I see you've uploaded a worksheet containing probability problems. Let's break down each question and work through the solutions:

Problem 1:

Two independent events $A$ and $B$ are given with probabilities:

• $P(A \cap B') = 0.09$
• $P(A' \cap B) = 0.49$

Let $x = P(A \cap B)$.

(a) Express $P(A)$ in terms of $x$.

Since $P(A \cap B') + P(A \cap B) = P(A)$, we know:

$P(A) = P(A \cap B') + P(A \cap B) = 0.09 + x$

(b) Express $P(B)$ in terms of $x$.

Using the fact that $P(A' \cap B) + P(A \cap B) = P(B)$:

$P(B) = P(A' \cap B) + P(A \cap B) = 0.49 + x$

(c) Find the value of $x$.

The total probability must sum to 1, as it covers all possible outcomes:

$P(A \cap B') + P(A' \cap B) + P(A \cap B) + P(A' \cap B') = 1$

We already know:

$P(A \cap B') = 0.09,\ P(A' \cap B) = 0.49$

Also, $P(A' \cap B') = 1 - P(A \cup B)$.

We can calculate:

$P(A \cup B) = P(A) + P(B) - P(A \cap B) = (0.09 + x) + (0.49 + x) - x$

Simplifying:

$P(A \cup B) = 0.58 + x$

So,

$P(A' \cap B') = 1 - (0.58 + x) = 0.42 - x$

Since all probabilities must sum to 1:

$0.09 + 0.49 + x + 0.42 - x = 1$

This equation holds, so no contradictions arise.

(d) Find $P(B | A)$.

Using the definition of conditional probability:

$P(B | A) = \frac{P(A \cap B)}{P(A)} = \frac{x}{0.09 + x}$

Problem 2:

Given the cycling scenario, we're provided with the following probabilities:

• $P(\text{rain tomorrow} | \text{dry today}) = 0.25$
• $P(\text{rain tomorrow} | \text{rainy today}) = 0.85$
• $P(\text{dry on 1st June}) = 0.8$

(a) Draw a tree diagram for the first three days of June.

The tree diagram will have branches for each day's weather condition (rainy or dry) and the associated conditional probabilities for the next day's weather.

• First branch: 1st June (Dry $P = 0.8$, Rainy $P = 0.2$)
• From each of these branches, you have the 2nd June with the conditional probabilities.
• Similarly, branches for 3rd June come from the outcomes of 2nd June.

(b) Find the probability that the 3rd of June is rainy.

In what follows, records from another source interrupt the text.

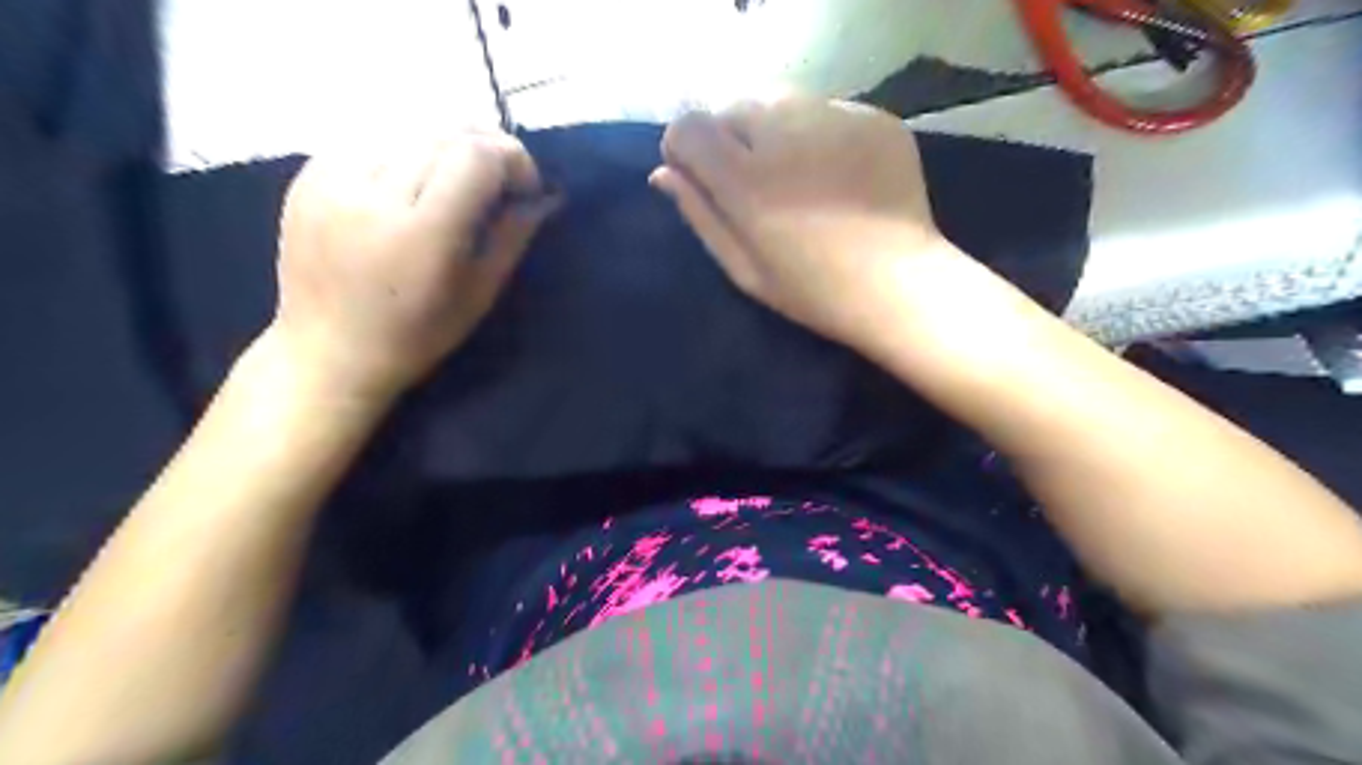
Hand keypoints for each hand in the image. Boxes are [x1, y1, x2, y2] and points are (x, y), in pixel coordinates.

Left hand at [272, 130, 558, 405]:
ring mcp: (333, 179)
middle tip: (498, 180)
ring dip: (445, 145)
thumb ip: (512, 236)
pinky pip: (371, 137)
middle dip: (485, 147)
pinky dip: (404, 148)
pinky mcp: (308, 175)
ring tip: (455, 180)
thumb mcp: (479, 294)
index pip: (476, 155)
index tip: (524, 187)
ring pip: (408, 127)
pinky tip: (410, 179)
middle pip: (445, 132)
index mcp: (423, 233)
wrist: (328, 350)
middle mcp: (375, 194)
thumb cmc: (416, 335)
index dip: (512, 157)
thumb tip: (541, 196)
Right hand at [647, 95, 954, 351]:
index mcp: (746, 179)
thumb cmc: (812, 290)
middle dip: (730, 137)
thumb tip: (663, 173)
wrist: (898, 285)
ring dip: (773, 129)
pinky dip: (818, 133)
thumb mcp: (744, 267)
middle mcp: (785, 133)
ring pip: (780, 101)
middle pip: (733, 106)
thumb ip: (699, 214)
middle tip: (754, 181)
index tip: (697, 174)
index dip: (684, 148)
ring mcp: (834, 118)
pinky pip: (826, 109)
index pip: (688, 126)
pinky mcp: (872, 116)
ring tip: (796, 174)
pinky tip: (836, 173)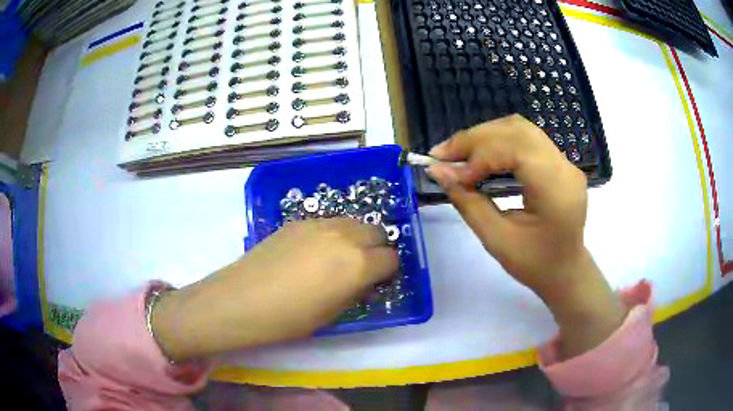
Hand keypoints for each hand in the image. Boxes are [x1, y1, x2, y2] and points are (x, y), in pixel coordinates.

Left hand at [151, 218, 397, 360]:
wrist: (241, 300)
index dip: (388, 272)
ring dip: (355, 238)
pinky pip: (327, 223)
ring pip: (352, 223)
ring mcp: (319, 224)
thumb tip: (364, 279)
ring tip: (338, 258)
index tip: (378, 281)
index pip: (391, 258)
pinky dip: (332, 234)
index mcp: (359, 263)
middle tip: (362, 268)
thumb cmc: (289, 318)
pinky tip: (312, 253)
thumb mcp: (333, 313)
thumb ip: (356, 290)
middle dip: (376, 249)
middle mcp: (344, 235)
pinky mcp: (297, 221)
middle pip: (376, 231)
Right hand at [428, 115, 626, 357]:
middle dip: (475, 139)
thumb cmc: (534, 265)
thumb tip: (437, 171)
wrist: (565, 271)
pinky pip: (525, 138)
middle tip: (442, 155)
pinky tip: (480, 155)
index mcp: (556, 190)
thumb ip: (468, 203)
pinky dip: (497, 141)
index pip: (516, 149)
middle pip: (516, 130)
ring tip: (457, 153)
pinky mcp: (559, 162)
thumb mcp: (497, 240)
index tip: (447, 172)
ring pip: (519, 128)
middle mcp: (564, 167)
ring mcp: (564, 162)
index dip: (478, 155)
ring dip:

To solve this, consider all paths leading to rain on the 3rd of June:

• Dry on 1st $\rightarrow$ Dry on 2nd $\rightarrow$ Rain on 3rd
• Dry on 1st $\rightarrow$ Rain on 2nd $\rightarrow$ Rain on 3rd
• Rain on 1st $\rightarrow$ Dry on 2nd $\rightarrow$ Rain on 3rd
• Rain on 1st $\rightarrow$ Rain on 2nd $\rightarrow$ Rain on 3rd

Use the probabilities provided to calculate the total.

(c) Find the probability that the 1st of June was dry given that the 3rd of June is dry.

Use Bayes' Theorem:

$P(\text{Dry on 1st} | \text{Dry on 3rd}) = \frac{P(\text{Dry on 1st and Dry on 3rd})}{P(\text{Dry on 3rd})}$

The numerator is the probability of being dry on both the 1st and 3rd, and the denominator is the total probability of the 3rd being dry.

Would you like more detailed calculations or help with a specific part of the solution?

Here are 5 relative questions:

1. How can we use the complement rule in probability to simplify calculations?
2. How does independence between events affect their joint probability?
3. Can conditional probability be used to predict long-term trends in weather or other real-world applications?
4. How does Bayes' Theorem adjust probabilities based on new information?
5. How are tree diagrams useful in visualizing sequential probability problems?

Tip: Always check if events are independent or conditional when determining the appropriate formula for joint probabilities!